STP vs RSTP convergence times

in CCNA & CCENT
Am I right in thinking the following?
STP:
Hello time = 2 secs
Max Age = 20 secs
Listening = 15 secs
Learning = 15 secs
= 52 secs to convergence
RSTP:
3 missed BDPUs @ 2 sec each = 6 secs
Learning (no listening) = 15 secs
= 21 secs to convergence
Also, are there any differences between STP blocking port, and RSTP alternate port. Or is just a naming thing?
thanks
STP:
Hello time = 2 secs
Max Age = 20 secs
Listening = 15 secs
Learning = 15 secs
= 52 secs to convergence
RSTP:
3 missed BDPUs @ 2 sec each = 6 secs
Learning (no listening) = 15 secs
= 21 secs to convergence
Also, are there any differences between STP blocking port, and RSTP alternate port. Or is just a naming thing?
thanks
Comments
STP
The hello time is 2 seconds. The Max Age Timer is 10x the the hello timer. This is important. Because it's not always 20 seconds, it's 20 seconds because the hello timer is 2 seconds.
STP has 4 states: blocking, listening, learning and then forwarding.
Once a port is in blocking state, it stays there for 20 seconds. Then moves onto listening at 15 seconds, then learning at 15 seconds. That's where you get your 50 seconds.
RSTP
The max age is 3x the hello. So a max of 6 seconds. There's no blocking port in RSTP. It's discarding state. Discarding replaces blocking and listening. So you only have discarding, learning and forwarding.
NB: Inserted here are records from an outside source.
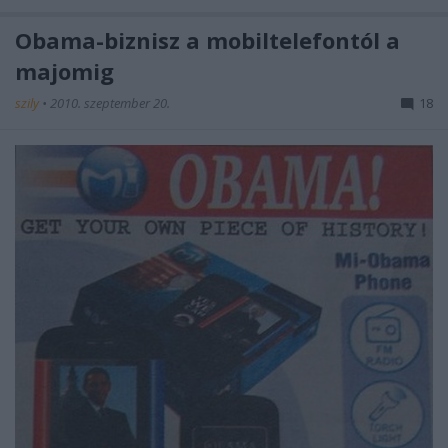
Obama-biznisz a mobiltelefontól a
majomig
szily
•
2010. szeptember 20.
18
The main difference in RSTP is that all bridges can send BPDU, not jsut the root.
So in the instance of a switch goes down, any switch that has a link connected to it will notice (as its link has gone down) this switch will then bring up its alternitive port and send out a BPDU to nebiour switchs still alive to say it has done so. (so no timer need to time out, this happens almost instancley). this BPDU then travel through the network update all other switchs resulting in sub second fail over and covergence of the network.
The hello times do some times come in to play, but in theroy for most switch and link failers in a RSTP network, failover and down time is limited to < 1sec.
That's an important point. The BPDU's come from all switches with RSTP whereas with STP it come from the root down to the switches.
cheers
Do the CCNP SWITCH exam and you will learn all
the forward dealy is not normal used. RSTP is much more of an active process between all switchs in a network.
They handsake on ports so check they can bring them to a forwarding state before they bring them up (but this takes millisecionds) they also only flush mac address on the ports that have failed, so when bringin up an alternitive port, they still know all mac address on any other port they still have up. They don't need a long learning phase, as the inpact of re-learning mac address is less. (plus switchs are much faster).
But this really is a CCNP topic, if you look in to uplink fast and backbone fast in common STP. This is the kind of thing that runs network wide on RSTP.
The forward (listing / learning) delay is generaly brought in to use when RSTP meets STP. and it has to fall back to using the STP timers.